Work to be completed: Everything in the data below should be restated word for word.

>>>>

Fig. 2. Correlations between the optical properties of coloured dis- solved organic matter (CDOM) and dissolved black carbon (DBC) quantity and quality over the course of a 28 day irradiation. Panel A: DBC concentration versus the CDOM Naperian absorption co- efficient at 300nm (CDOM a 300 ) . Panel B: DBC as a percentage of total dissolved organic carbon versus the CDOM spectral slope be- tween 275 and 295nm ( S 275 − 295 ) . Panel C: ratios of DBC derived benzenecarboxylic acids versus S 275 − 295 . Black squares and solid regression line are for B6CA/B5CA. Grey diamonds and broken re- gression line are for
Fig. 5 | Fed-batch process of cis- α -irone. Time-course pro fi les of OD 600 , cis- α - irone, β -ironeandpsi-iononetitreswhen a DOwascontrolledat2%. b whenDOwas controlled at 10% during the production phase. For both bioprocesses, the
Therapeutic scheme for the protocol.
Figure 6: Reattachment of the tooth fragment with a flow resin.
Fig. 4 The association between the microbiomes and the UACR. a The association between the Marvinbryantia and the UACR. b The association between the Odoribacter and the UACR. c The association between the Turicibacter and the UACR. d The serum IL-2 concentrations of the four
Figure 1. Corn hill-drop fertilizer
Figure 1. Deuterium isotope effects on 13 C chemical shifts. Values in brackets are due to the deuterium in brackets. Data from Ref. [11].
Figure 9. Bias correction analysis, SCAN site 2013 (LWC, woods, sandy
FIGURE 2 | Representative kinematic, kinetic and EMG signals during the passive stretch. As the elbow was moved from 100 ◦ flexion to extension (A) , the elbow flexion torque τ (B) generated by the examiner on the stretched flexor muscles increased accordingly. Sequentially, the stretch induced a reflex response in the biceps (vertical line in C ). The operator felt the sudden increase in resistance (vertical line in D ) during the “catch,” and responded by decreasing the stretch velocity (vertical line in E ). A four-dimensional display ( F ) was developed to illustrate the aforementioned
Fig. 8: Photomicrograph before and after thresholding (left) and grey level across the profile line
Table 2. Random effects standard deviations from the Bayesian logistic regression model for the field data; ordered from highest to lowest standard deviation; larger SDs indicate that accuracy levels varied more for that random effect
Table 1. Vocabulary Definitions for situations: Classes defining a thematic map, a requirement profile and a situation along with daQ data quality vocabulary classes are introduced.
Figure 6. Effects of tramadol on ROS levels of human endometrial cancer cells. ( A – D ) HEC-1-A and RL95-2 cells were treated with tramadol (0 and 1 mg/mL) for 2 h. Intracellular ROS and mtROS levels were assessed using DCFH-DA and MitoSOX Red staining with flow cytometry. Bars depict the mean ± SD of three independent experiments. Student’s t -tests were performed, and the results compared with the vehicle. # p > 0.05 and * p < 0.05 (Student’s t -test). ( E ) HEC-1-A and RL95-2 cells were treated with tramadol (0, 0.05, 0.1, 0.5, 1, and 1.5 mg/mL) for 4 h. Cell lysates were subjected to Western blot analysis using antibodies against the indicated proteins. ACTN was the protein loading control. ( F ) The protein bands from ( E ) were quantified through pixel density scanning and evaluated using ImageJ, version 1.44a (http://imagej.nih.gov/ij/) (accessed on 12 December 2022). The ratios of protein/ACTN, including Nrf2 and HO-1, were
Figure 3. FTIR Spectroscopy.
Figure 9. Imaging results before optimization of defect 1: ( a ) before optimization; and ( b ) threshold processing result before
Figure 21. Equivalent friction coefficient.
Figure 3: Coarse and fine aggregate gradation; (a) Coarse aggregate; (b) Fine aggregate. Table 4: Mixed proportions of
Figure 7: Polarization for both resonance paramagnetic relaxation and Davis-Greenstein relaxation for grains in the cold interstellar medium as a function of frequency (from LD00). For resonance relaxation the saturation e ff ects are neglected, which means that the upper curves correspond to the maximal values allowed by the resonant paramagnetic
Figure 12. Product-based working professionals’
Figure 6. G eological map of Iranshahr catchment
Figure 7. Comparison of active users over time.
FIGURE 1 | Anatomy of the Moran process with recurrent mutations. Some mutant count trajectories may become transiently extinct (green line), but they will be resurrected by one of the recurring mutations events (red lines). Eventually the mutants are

<<<<

Written response:
Fig. 2. Correlations between the optical properties of coloured dis- solved organic matter (CDOM) and dissolved black carbon (DBC) quantity and quality over the course of a 28 day irradiation. Panel A: DBC concentration versus the CDOM Naperian absorption co- efficient at 300nm (CDOM a 300 ) . Panel B: DBC as a percentage of total dissolved organic carbon versus the CDOM spectral slope be- tween 275 and 295nm ( S 275 − 295 ) . Panel C: ratios of DBC derived benzenecarboxylic acids versus S 275 − 295 . Black squares and solid regression line are for B6CA/B5CA. Grey diamonds and broken re- gression line are for
Fig. 5 | Fed-batch process of cis- α -irone. Time-course pro fi les of OD 600 , cis- α - irone, β -ironeandpsi-iononetitreswhen a DOwascontrolledat2%. b whenDOwas controlled at 10% during the production phase. For both bioprocesses, the
Therapeutic scheme for the protocol.
Figure 6: Reattachment of the tooth fragment with a flow resin.
Fig. 4 The association between the microbiomes and the UACR. a The association between the Marvinbryantia and the UACR. b The association between the Odoribacter and the UACR. c The association between the Turicibacter and the UACR. d The serum IL-2 concentrations of the four
Figure 1. Corn hill-drop fertilizer
Figure 1. Deuterium isotope effects on 13 C chemical shifts. Values in brackets are due to the deuterium in brackets. Data from Ref. [11].
Figure 9. Bias correction analysis, SCAN site 2013 (LWC, woods, sandy
FIGURE 2 | Representative kinematic, kinetic and EMG signals during the passive stretch. As the elbow was moved from 100 ◦ flexion to extension (A) , the elbow flexion torque τ (B) generated by the examiner on the stretched flexor muscles increased accordingly. Sequentially, the stretch induced a reflex response in the biceps (vertical line in C ). The operator felt the sudden increase in resistance (vertical line in D ) during the “catch,” and responded by decreasing the stretch velocity (vertical line in E ). A four-dimensional display ( F ) was developed to illustrate the aforementioned
Fig. 8: Photomicrograph before and after thresholding (left) and grey level across the profile line
Table 2. Random effects standard deviations from the Bayesian logistic regression model for the field data; ordered from highest to lowest standard deviation; larger SDs indicate that accuracy levels varied more for that random effect
Table 1. Vocabulary Definitions for situations: Classes defining a thematic map, a requirement profile and a situation along with daQ data quality vocabulary classes are introduced.
Figure 6. Effects of tramadol on ROS levels of human endometrial cancer cells. ( A – D ) HEC-1-A and RL95-2 cells were treated with tramadol (0 and 1 mg/mL) for 2 h. Intracellular ROS and mtROS levels were assessed using DCFH-DA and MitoSOX Red staining with flow cytometry. Bars depict the mean ± SD of three independent experiments. Student’s t -tests were performed, and the results compared with the vehicle. # p > 0.05 and * p < 0.05 (Student’s t -test). ( E ) HEC-1-A and RL95-2 cells were treated with tramadol (0, 0.05, 0.1, 0.5, 1, and 1.5 mg/mL) for 4 h. Cell lysates were subjected to Western blot analysis using antibodies against the indicated proteins. ACTN was the protein loading control. ( F ) The protein bands from ( E ) were quantified through pixel density scanning and evaluated using ImageJ, version 1.44a (http://imagej.nih.gov/ij/) (accessed on 12 December 2022). The ratios of protein/ACTN, including Nrf2 and HO-1, were
Figure 3. FTIR Spectroscopy.
Figure 9. Imaging results before optimization of defect 1: ( a ) before optimization; and ( b ) threshold processing result before
Figure 21. Equivalent friction coefficient.
Figure 3: Coarse and fine aggregate gradation; (a) Coarse aggregate; (b) Fine aggregate. Table 4: Mixed proportions of
Figure 7: Polarization for both resonance paramagnetic relaxation and Davis-Greenstein relaxation for grains in the cold interstellar medium as a function of frequency (from LD00). For resonance relaxation the saturation e ff ects are neglected, which means that the upper curves correspond to the maximal values allowed by the resonant paramagnetic
Figure 12. Product-based working professionals’
Figure 6. G eological map of Iranshahr catchment
Figure 7. Comparison of active users over time.
FIGURE 1 | Anatomy of the Moran process with recurrent mutations. Some mutant count trajectories may become transiently extinct (green line), but they will be resurrected by one of the recurring mutations events (red lines). Eventually the mutants are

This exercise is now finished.